Gold is still low, and the gold miners are incredibly undervalued at the moment, while most equities are extremely overvalued. On Tuesday, the Dow lost 800 points. Will it continue to fall or will it rebound again? Here are three things to watch…

1) Market Cap to GDP Ratio, otherwise known as the Buffet Indicator

Just divide the total market capitalization of all U.S. stocks by the latest gross domestic product (GDP). Here’s what it means according to Warren Buffet.

Value Signal
70% to 80% Safe to put money in stocks
100% Danger
140% Extreme danger

As of today (December 5, 2018), the total market index is at $ 28769.7 billion, which is about 139.3% of the last reported GDP. It seems we are entering the “Extremely Dangerous” territory on what is probably the single most important indicator in predicting a stock market crash. For updates, visit gurufocus.

2) Inverted Yield Curve

The yield curve is a graph of interest rates on government bonds organized by the months or years until the principal must be repaid. On December 3, the yield curve inverted. In a nutshell this means that short-term interest rates are higher than longer-term. What’s more, it’s the first time an inversion has occurred since the 2008 recession. Another good indicator of what’s to come.

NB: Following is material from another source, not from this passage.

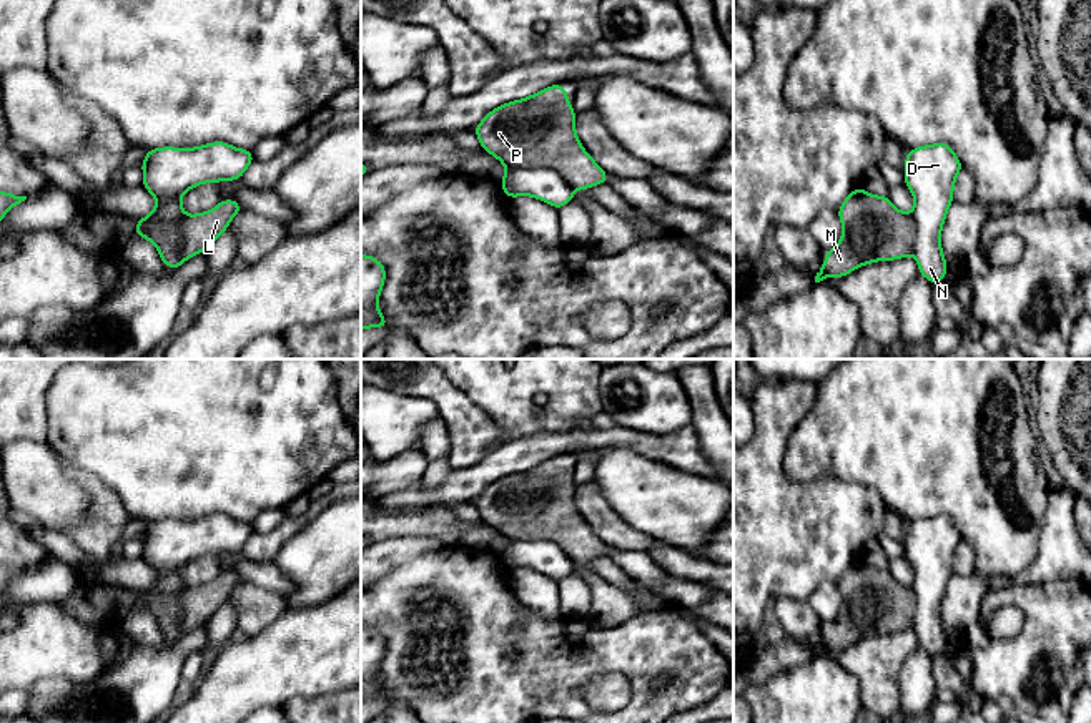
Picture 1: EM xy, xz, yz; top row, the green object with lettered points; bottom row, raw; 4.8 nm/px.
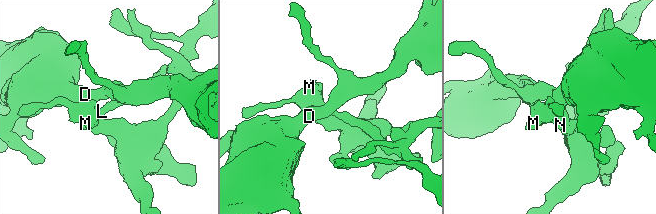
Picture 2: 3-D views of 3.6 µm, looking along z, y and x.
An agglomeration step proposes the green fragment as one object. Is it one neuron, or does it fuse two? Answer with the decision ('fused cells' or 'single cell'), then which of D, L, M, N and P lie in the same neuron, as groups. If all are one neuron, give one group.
fused cells | D N / L M P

3) A Thought-Provoking Fact about Debt

I deducted this fascinating piece of information from a book called Gold Is A Better Way: And Other Wealth Building Secrets Wall Street Doesn’t Want You To Know. Anyway, if you handed out a one dollar bill every second without stopping, you would reach 1 trillion dollars in 32,000 years. No joke, it would take you 688,000 years to hand out 21.5 trillion dollars (the US debt load) without taking breaks. Can you wrap your head around the fact that the US is currently adding a trillion dollars (or 32,000 years) every 6 months? Ugh, I sure can’t, but I do know that debt isn’t eternal like God. The law of supply and demand says the more dollars we print, the less value they have. When the whole U.S. system is built on an ever-growing monster of credit that depends on the world to use its currency….gulp…look out below!